The method below is useful for selectively renaming only one or more columns without changing the entire set of column names:

# Rename the 'Age' column to 'Ages' in the DataFrame 'df'.

df = df.rename(columns={'Age': 'Ages'})
# Our DataFrame now looks like this:

df
Hide code cell output
Names Ages Sex
0 Braund 22 male
1 Allen 35 male
2 Bonnel 58 female

Series#

DataFrame Series

Each column in a DataFrame is a Series. When we access a column in a DataFrame, this actually returns a Series object containing all the data in that column.

df['Ages']
Hide code cell output
0    22
1    35
2    58
Name: Ages, dtype: int64
# Check the type of the 'Ages' column in 'df' using the 'type()' function.

type(df['Ages'])
Hide code cell output
pandas.core.series.Series

Creating our own Series#

We can create and name a Series in the following way.
The name parameter assigns the name ‘Fare’ to the Series.

# Create a pandas Series named 'fare' with specified values.

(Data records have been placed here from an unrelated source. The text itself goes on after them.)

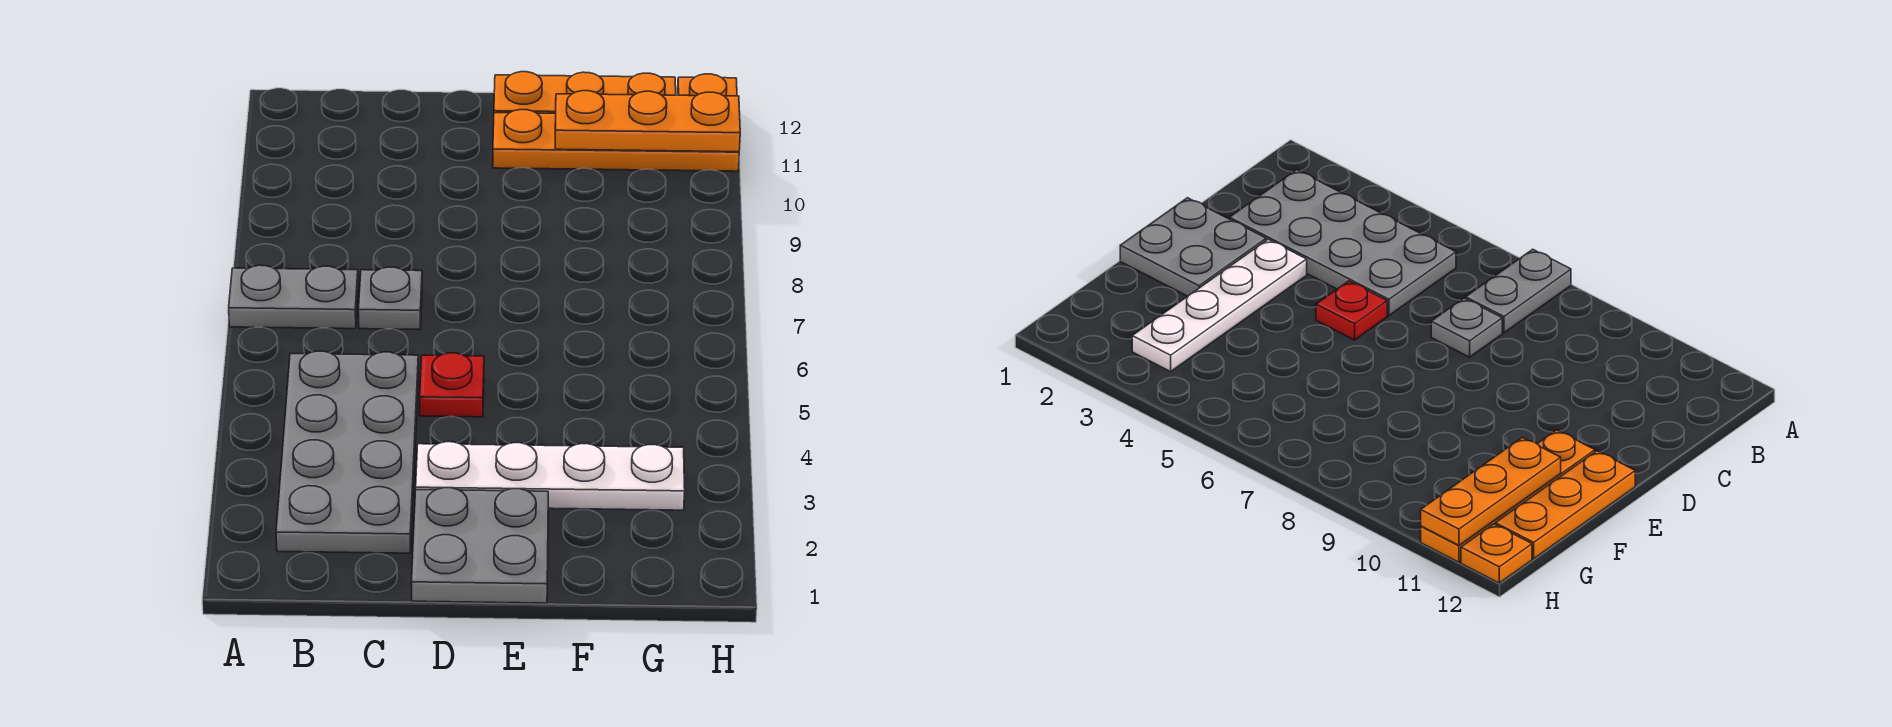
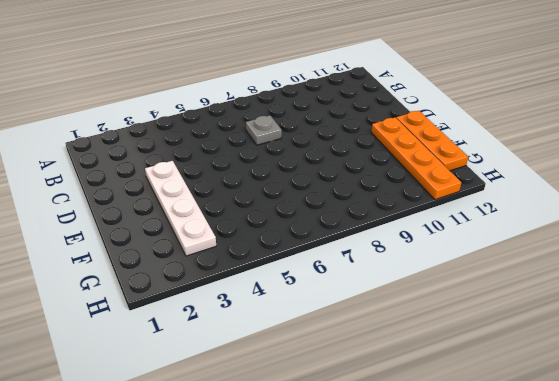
none -> grey 1x2 plate [229,265,358,329]
none -> grey 2x4 plate [276,351,419,553]

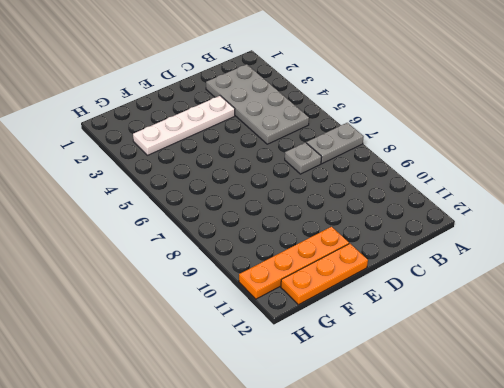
none -> grey 2x2 plate [411,488,548,603]
none -> red 1x1 plate [420,353,484,417]

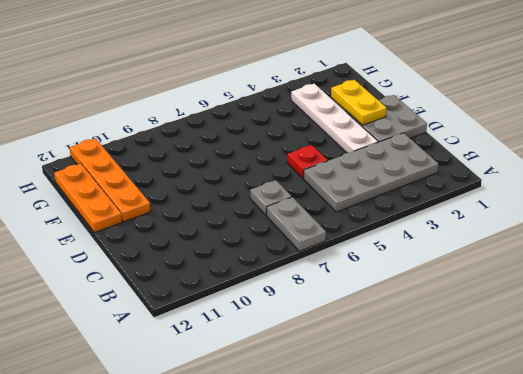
yellow 1x2 plate [331,80,386,125] -> none
none -> orange 1x1 plate [678,74,737,96]
none -> orange 1x3 plate [555,91,740,152]

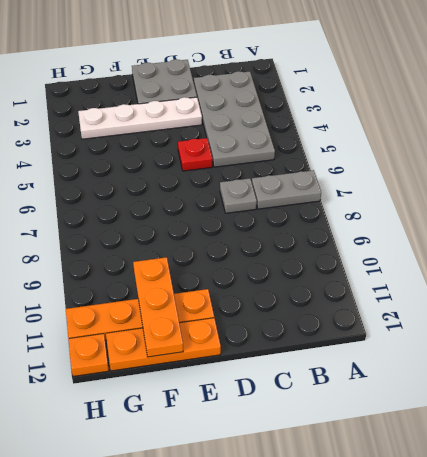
orange 1x3 plate [133,257,183,357] -> orange 1x3 plate turned to [555,91,740,152]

fare = pd.Series([7.2500, 71.2833, 7.9250], name='Fare')

This outputs the values along with their index positions and the name of the Series:

# Display the 'fare' Series.

fare
Hide code cell output
0     7.2500
1    71.2833
2     7.9250
Name: Fare, dtype: float64
# Check the data type of 'fare' using the 'type()' function.

type(fare)
Hide code cell output
pandas.core.series.Series

Appending Series#

We can add a Series as a new column to a DataFrame, extending it horizontally.
Here, the name of the ‘fare’ Series (‘Fare’) becomes the column name in the updated DataFrame.

# Concatenate the 'fare' Series to the 'df' DataFrame along the columns (axis=1).

df = pd.concat([df, fare], axis=1)

The axis parameter in pandas.concat() determines whether you are combining data along rows or columns:

axis=0 (Default): Concatenation along Rows
axis=1: Concatenation along Columns

(When concatenating along axis=1, Pandas aligns on the index by default. If indices do not match, you may see NaN values where data is missing.)

# Display the updated DataFrame 'df'.

df
Hide code cell output
Names Ages Sex Fare
0 Braund 22 male 7.2500
1 Allen 35 male 71.2833
2 Bonnel 58 female 7.9250

Creating a new column based on existing data#

We can also create a new column based on the data in an existing column.

Here, we create a new column ‘Age_in_3_years’ in the DataFrame ‘df’.
This column is calculated by adding 3 to each value in the ‘Ages’ column.

df['Age_in_3_years'] = df['Ages'] + 3
# Display the updated DataFrame 'df'.

df
Hide code cell output
Names Ages Sex Fare Age_in_3_years
0 Braund 22 male 7.2500 25
1 Allen 35 male 71.2833 38
2 Bonnel 58 female 7.9250 61

Exercise#

Create a new column called ‘Fare_in_DKK’ based on the column ‘Fare’.

We assume the old fare prices to be in GBP and the exchange rate to be £1 = 8.7 DKK


Key points#

  • Import the library, aka import pandas as pd.

  • A table of data is stored as a pandas DataFrame.

  • The shapeand dtypes attributes are convenient for a first check.

  • Each column in a DataFrame is a Series.

  • We can append Series as columns to an existing DataFrame.